Saturday, February 27, 2016

Crazy Thinking

So, over the course of 2015, I picked up 10 extra pounds.  Not all at once, slowly, so it was hardly noticeable.

But when my husband and I got home from our Anniversary trip last week, I decided enough was enough.  Those 10 pounds have to go, before they get comfortable, or worse, turn into 20 pounds.

Now some of you reading this may think this is extreme, so I'll give you the rest of the story.  In 2012, I was 45 pounds over the top weight two different doctors had told me was healthy for my body.  I have advanced degenerative arthritis in my left knee, and the orthopedic surgeon I consulted advised me to carry the lowest healthy body weight I can achieve to prolong the use of the knee prior to joint replacement.  When I was at my heaviest weight, I had high cholesterol, and was flirting with high blood pressure, and elevated blood sugar, and my knee hurt all the time.

So, I joined a program called Weight No More, and lost 50 pounds.  Once I lost the weight, all my numbers were in the normal range again, and my knee only hurts occasionally.  I promised myself I would never let my weight get out of control again.
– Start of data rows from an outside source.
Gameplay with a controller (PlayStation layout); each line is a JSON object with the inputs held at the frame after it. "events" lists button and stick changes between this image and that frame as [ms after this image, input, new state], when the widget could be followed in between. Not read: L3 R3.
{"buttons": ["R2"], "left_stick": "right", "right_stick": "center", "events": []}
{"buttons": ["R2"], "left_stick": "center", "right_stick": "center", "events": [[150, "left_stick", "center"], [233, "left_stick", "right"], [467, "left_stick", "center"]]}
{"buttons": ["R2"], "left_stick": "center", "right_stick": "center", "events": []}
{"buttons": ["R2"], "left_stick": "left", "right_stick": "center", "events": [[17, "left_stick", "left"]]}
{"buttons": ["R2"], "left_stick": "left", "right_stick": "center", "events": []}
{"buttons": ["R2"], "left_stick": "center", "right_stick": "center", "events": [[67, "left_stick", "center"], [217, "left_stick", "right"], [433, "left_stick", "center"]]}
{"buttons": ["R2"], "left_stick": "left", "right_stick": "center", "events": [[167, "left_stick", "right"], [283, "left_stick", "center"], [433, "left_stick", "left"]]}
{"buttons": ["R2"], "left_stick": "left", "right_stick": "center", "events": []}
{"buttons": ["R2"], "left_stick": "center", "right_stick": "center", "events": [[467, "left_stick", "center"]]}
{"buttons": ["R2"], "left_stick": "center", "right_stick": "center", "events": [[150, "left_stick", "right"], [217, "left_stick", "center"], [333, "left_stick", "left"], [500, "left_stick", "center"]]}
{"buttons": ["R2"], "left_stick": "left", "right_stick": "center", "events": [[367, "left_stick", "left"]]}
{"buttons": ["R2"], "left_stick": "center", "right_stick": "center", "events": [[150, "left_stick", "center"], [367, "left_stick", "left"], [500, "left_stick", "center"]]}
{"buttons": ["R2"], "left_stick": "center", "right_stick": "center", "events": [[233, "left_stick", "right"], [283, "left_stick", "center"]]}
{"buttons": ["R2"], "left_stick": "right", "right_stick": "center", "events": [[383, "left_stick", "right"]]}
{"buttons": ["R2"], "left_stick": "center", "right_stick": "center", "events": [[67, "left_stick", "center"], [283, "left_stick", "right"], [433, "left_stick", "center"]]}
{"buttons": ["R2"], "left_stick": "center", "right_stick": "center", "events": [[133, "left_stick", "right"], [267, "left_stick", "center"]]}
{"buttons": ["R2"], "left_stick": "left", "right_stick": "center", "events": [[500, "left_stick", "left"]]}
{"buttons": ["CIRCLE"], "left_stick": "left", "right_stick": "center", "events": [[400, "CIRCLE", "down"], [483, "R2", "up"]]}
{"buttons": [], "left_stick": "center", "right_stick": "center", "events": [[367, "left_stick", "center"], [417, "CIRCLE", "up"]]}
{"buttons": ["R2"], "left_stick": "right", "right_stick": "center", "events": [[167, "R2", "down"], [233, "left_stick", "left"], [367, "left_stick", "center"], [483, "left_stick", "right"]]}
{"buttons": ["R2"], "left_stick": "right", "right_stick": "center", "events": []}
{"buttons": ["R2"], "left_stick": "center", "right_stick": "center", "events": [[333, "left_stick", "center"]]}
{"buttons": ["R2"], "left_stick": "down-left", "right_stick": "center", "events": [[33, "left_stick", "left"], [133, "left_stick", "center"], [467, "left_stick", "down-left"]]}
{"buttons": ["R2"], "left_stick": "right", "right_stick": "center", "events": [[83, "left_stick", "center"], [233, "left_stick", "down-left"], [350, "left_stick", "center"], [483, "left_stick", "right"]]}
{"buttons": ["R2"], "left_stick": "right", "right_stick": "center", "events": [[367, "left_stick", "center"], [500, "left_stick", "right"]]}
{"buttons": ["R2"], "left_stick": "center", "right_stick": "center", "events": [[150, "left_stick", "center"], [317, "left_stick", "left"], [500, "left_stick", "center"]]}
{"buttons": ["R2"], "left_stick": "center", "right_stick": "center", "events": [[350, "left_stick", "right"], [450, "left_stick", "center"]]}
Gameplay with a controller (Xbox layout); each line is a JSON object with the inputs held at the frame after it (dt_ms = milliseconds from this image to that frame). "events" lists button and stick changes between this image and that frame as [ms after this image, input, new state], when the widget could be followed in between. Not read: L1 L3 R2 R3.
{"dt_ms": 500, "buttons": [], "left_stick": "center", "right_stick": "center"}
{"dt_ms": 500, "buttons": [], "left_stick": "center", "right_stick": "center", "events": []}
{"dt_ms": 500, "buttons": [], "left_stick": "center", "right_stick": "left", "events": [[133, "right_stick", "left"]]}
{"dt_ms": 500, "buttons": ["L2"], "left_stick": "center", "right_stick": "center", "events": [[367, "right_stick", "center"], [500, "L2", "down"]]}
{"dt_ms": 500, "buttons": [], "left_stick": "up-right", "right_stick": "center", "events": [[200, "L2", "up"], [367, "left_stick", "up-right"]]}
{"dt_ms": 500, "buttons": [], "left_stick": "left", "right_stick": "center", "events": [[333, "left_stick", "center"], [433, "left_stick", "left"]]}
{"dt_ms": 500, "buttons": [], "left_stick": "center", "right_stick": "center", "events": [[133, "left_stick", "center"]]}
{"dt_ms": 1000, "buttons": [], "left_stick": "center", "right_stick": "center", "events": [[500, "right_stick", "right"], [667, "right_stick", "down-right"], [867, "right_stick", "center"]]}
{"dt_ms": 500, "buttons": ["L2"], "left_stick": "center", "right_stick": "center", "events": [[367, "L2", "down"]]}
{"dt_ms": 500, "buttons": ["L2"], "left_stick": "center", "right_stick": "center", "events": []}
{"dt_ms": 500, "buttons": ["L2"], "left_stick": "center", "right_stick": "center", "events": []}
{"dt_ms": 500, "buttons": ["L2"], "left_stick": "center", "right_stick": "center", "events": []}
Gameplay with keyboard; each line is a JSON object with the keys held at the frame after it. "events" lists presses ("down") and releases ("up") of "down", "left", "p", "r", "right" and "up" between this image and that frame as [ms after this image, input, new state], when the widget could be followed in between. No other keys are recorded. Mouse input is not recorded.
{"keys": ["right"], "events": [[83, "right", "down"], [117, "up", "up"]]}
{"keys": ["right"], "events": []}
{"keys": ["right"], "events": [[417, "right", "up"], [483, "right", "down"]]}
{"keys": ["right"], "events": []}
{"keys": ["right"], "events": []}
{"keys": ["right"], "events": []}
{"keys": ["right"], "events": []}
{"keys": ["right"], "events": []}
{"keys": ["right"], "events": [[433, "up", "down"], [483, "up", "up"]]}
So, I made a control chart limit, and I reached it.

I started logging my food and exercise again on February 18.  I weigh every day, but only record my weight once a week.  On February 25, I was down 4 pounds.

Now here is where the crazy thinking comes in.  As soon as I finish eating one meal, I start obsessing on my next meal.  I am thinking about food all the time.  It is destroying my ability to focus on anything else.

On a normal day, I think about food a lot anyway, but this is ridiculous! If I try to read, all I notice is what the characters are eating and drinking in my book.  If I watch television - the commercials kill me.  Do we advertise anything without using food and drink?

It feels like the discipline I use to keep from eating and drinking foods I shouldn't eat and drink is robbing my ability to discipline myself to do anything else.

I know this will pass.  I know that the habit of eating the correct amount to maintain the proper weight will become normal again.  But in the meantime, I have to find a way to corral my crazy thinking.

Right now, I think that crochet is the answer.  Because you can't eat when you crochet.  It makes the product dirty.  And the piece I am working on right now is really complex, and takes concentration.

But I wanted to finish my novella by March.  Working on it is not working to distract me from thinking about food.  So, I decided the end of March is good.

I will make the changes I need to make to get my weight back in the healthy range again.

But this experience has me thinking about thinking, and controlling crazy thinking.  And I realized it is really hard to stop yourself when you are crazy thinking if you didn't make a plan when you weren't crazy thinking.

So, here is my advice for the day.  Make a list of things you can do to not think when crazy thinking takes over.  Doesn't matter what it is.  Binge TV, making or listening to music, reading, crafts, exercise, puzzles, games, shopping; it really doesn't matter.  Just have a "go-to" list so that when crazy thinking starts to derail you from your goals, you don't have to figure out what to do to stop the crazy thinking, you KNOW what to do to control the crazy thinking.

First you think, than you act.   Thinking about doing things you don't want to do, or can't have, is a waste of precious time.  (NOTE:  Remembering things and thinking about things are not the same.)  If you have a pre-planned list of activities to distract you from crazy thinking that will lead you to behaviors you do not want to participate in, half the battle is won.

All my regular readers know I am all about creating and maintaining the illusion of control.  I can control my thoughts, I just have to have a plan for how to do that.  Now that I have a plan, I just have to execute my plan.

Wish me luck!  I'll be sure to post a picture of my finished crochet project, as it will now not just represent my creative self, but my salvation from crazy thinking.